The Council for Canadian Urbanism Board of Directors sent this letter to the Hon. James Moore, Minister of Industry, supporting the reinstatement of the mandatory long form census and Bill C-626, An Act to amend the Statistics Act (appointment of Chief Statistician and long-form census).

Dear Minister Moore:

RE: REINSTATEMENT OF THE MANDATORY LONG-FORM CENSUS AND BILL C-626

The Council for Canadian Urbanism (CanU) is a national non-profit information and advocacy group incorporated in 2009, including many of Canada’s leading urban experts, from the fields of city planning, urban design, architecture, landscape architecture, development and related disciplines. Our Board of Directors is comprised of key public, private and academic sector leaders from major cities across Canada.

Our role is to actively promote better, more sustainable and healthy Canadian cities and urban areas, and to strengthen the role and ability of cities to address Canada’s critical urban and community challenges. We are writing to add our voice to the many respected professional experts and organizations that have called for the reinstatement of the mandatory long-form census. The consensus from all those experts who understand the value and proper methodology of the census is both clear, and remarkable.

We are deeply concerned that the voluntary survey that replaced the long-form census has cost more to execute and produced results that are unreliable and not comparable to previous years.

The private sector relies on census information for retail planning, investment and economic planning, real estate development, often basing investment decisions on census, and census-derived intelligence over time.

The mandatory long-form census questionnaire also provided regions, cities and communities across Canada with valuable and reliable information about the changing nature of the city and its neighbourhoods that is not available from any other source. It is not an exaggeration to say that this data was the single most important source of information, and the basis of most important decision-making in cities relating to land-use, community change management, services and infrastructure, transportation and transit, schooling and children’s services, services to marginalized populations including social housing, policing, recreation and other civic facilities, economic planning and development. Civic agencies do not have credible or affordable alternatives to the data provided by the census in the past.

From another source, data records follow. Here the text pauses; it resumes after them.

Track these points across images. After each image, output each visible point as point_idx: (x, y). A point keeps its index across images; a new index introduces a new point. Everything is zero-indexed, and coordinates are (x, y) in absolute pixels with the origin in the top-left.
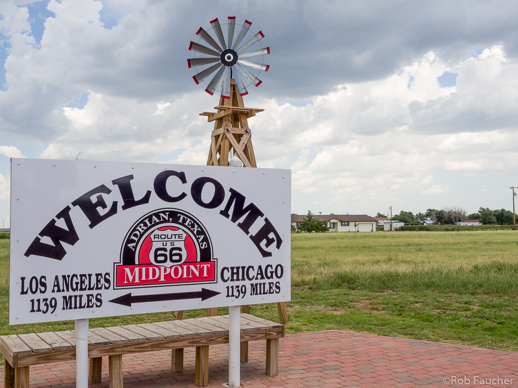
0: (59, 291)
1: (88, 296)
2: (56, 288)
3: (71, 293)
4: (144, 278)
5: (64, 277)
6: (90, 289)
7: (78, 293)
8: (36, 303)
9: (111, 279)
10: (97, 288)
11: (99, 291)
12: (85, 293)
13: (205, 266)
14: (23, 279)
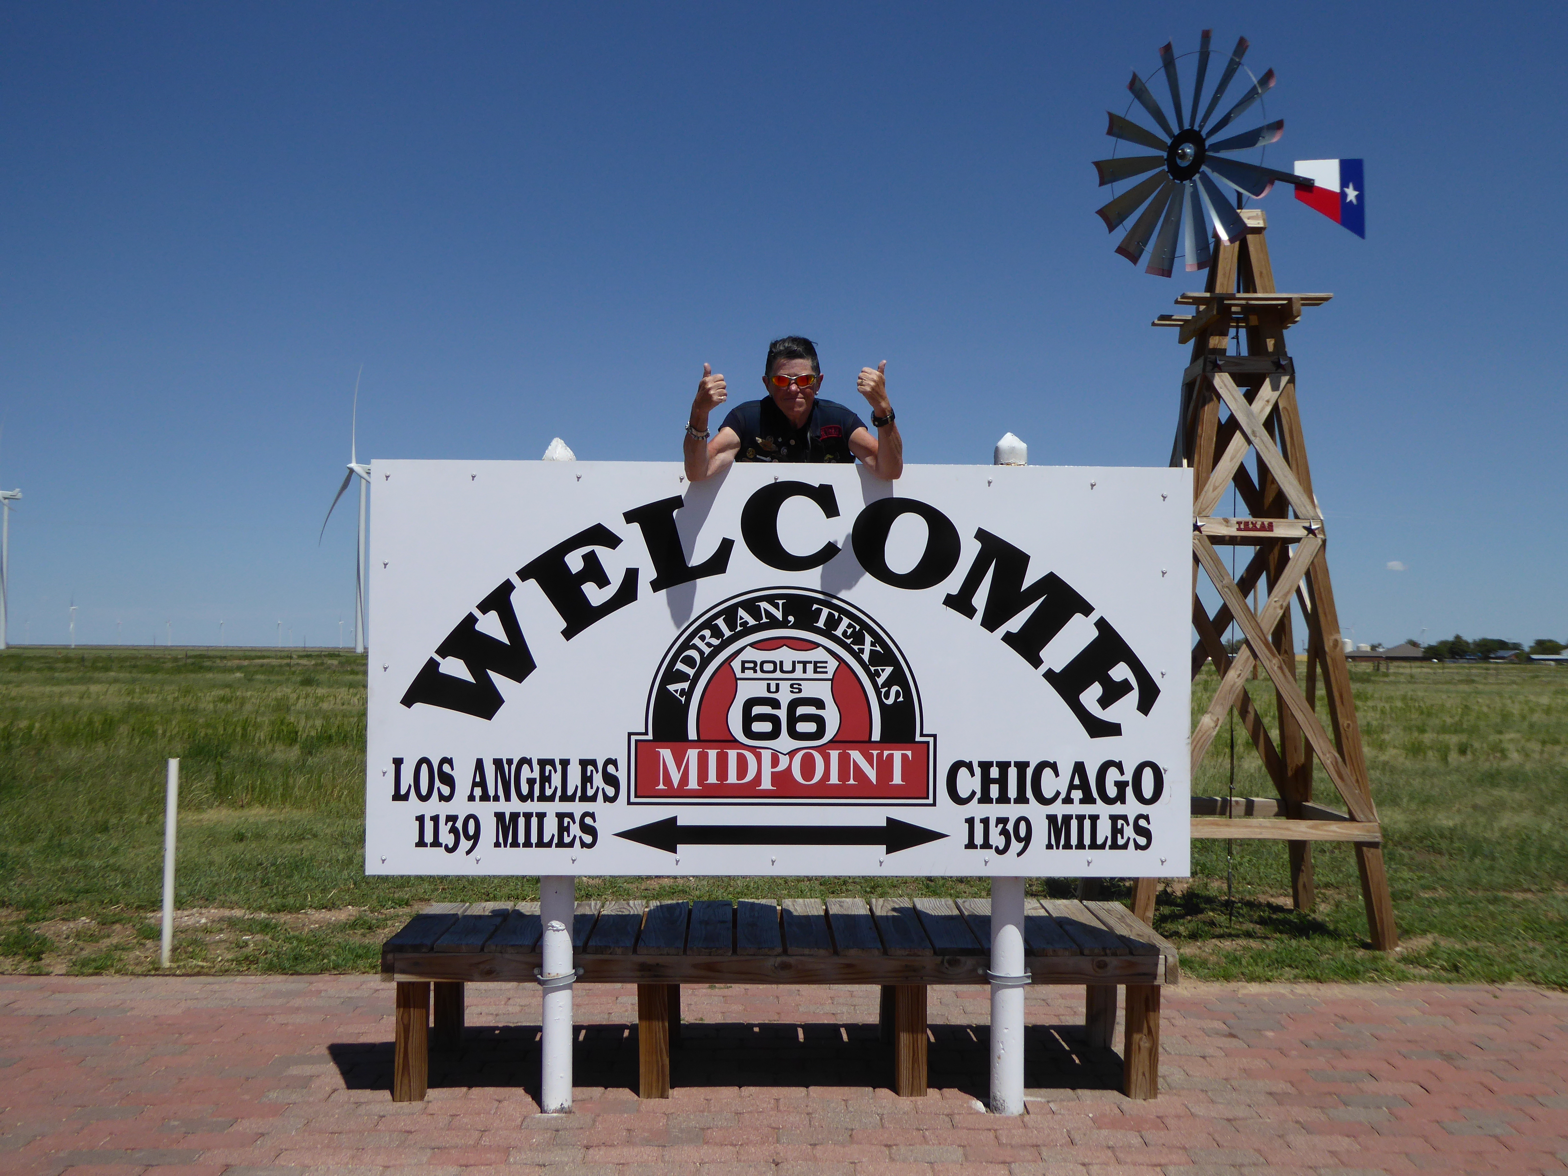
1: (560, 816)
2: (478, 792)
4: (712, 778)
5: (498, 763)
6: (565, 798)
7: (534, 806)
8: (429, 826)
9: (622, 775)
10: (584, 798)
11: (588, 807)
12: (551, 809)
13: (897, 755)
14: (398, 762)
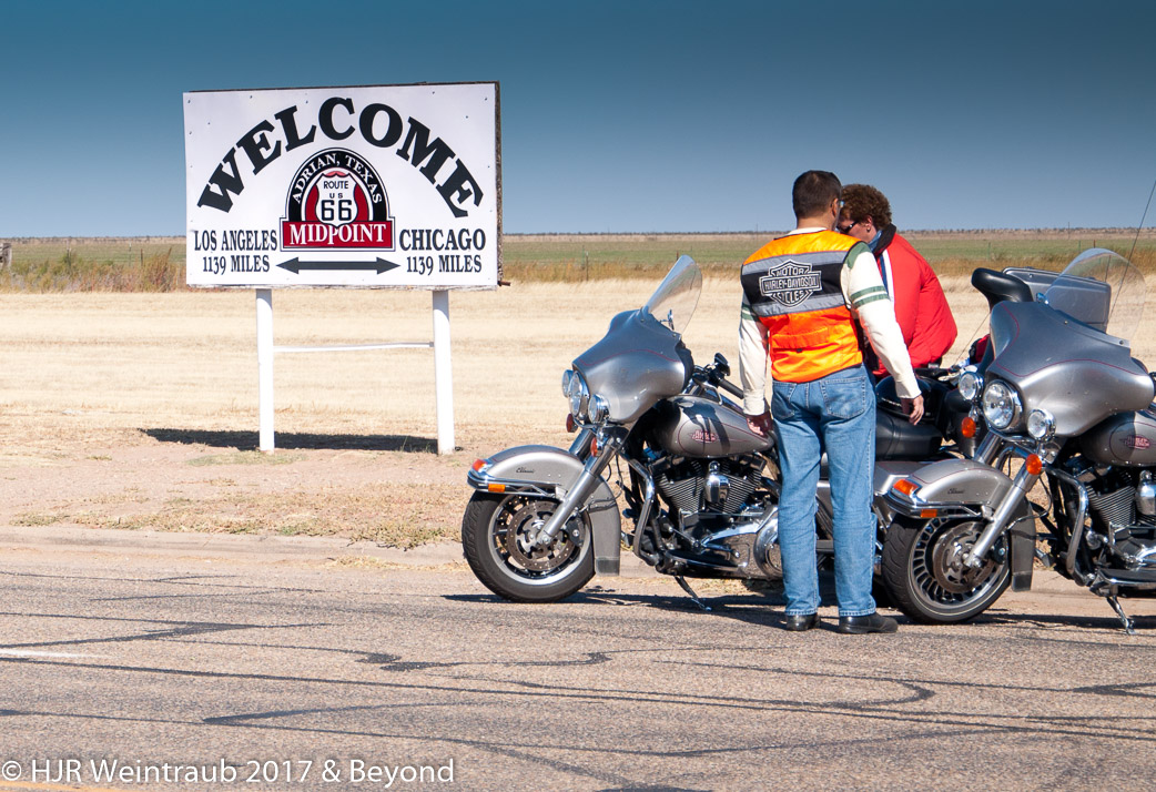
0: (227, 249)
1: (255, 257)
2: (225, 246)
3: (238, 252)
4: (311, 239)
6: (256, 249)
7: (245, 253)
8: (208, 261)
9: (277, 238)
10: (264, 249)
11: (265, 252)
12: (252, 253)
13: (380, 227)
14: (196, 232)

We support the findings of statistical and survey experts that the changes significantly reduce the effectiveness of the work of cities in countless areas. A voluntary survey, despite its higher cost and larger mail-out, has resulted in poorer data quality, reduced ‘reach’ into vulnerable communities, and an inability to conduct trend-related analysis involving previous censuses. The validity of material produced from the voluntary survey selection bias has been compromised.

This change significantly affects all Canadian cities’ ability to make informed and well-considered decisions regarding the management of Canadian cities and communities, in ways that will significantly affect Canadians.

We strongly urge you to support changes similar to those proposed in Bill C-626, and follow the advice of experts within and outside of government to reinstate the mandatory long-form census in time for the 2016 census year.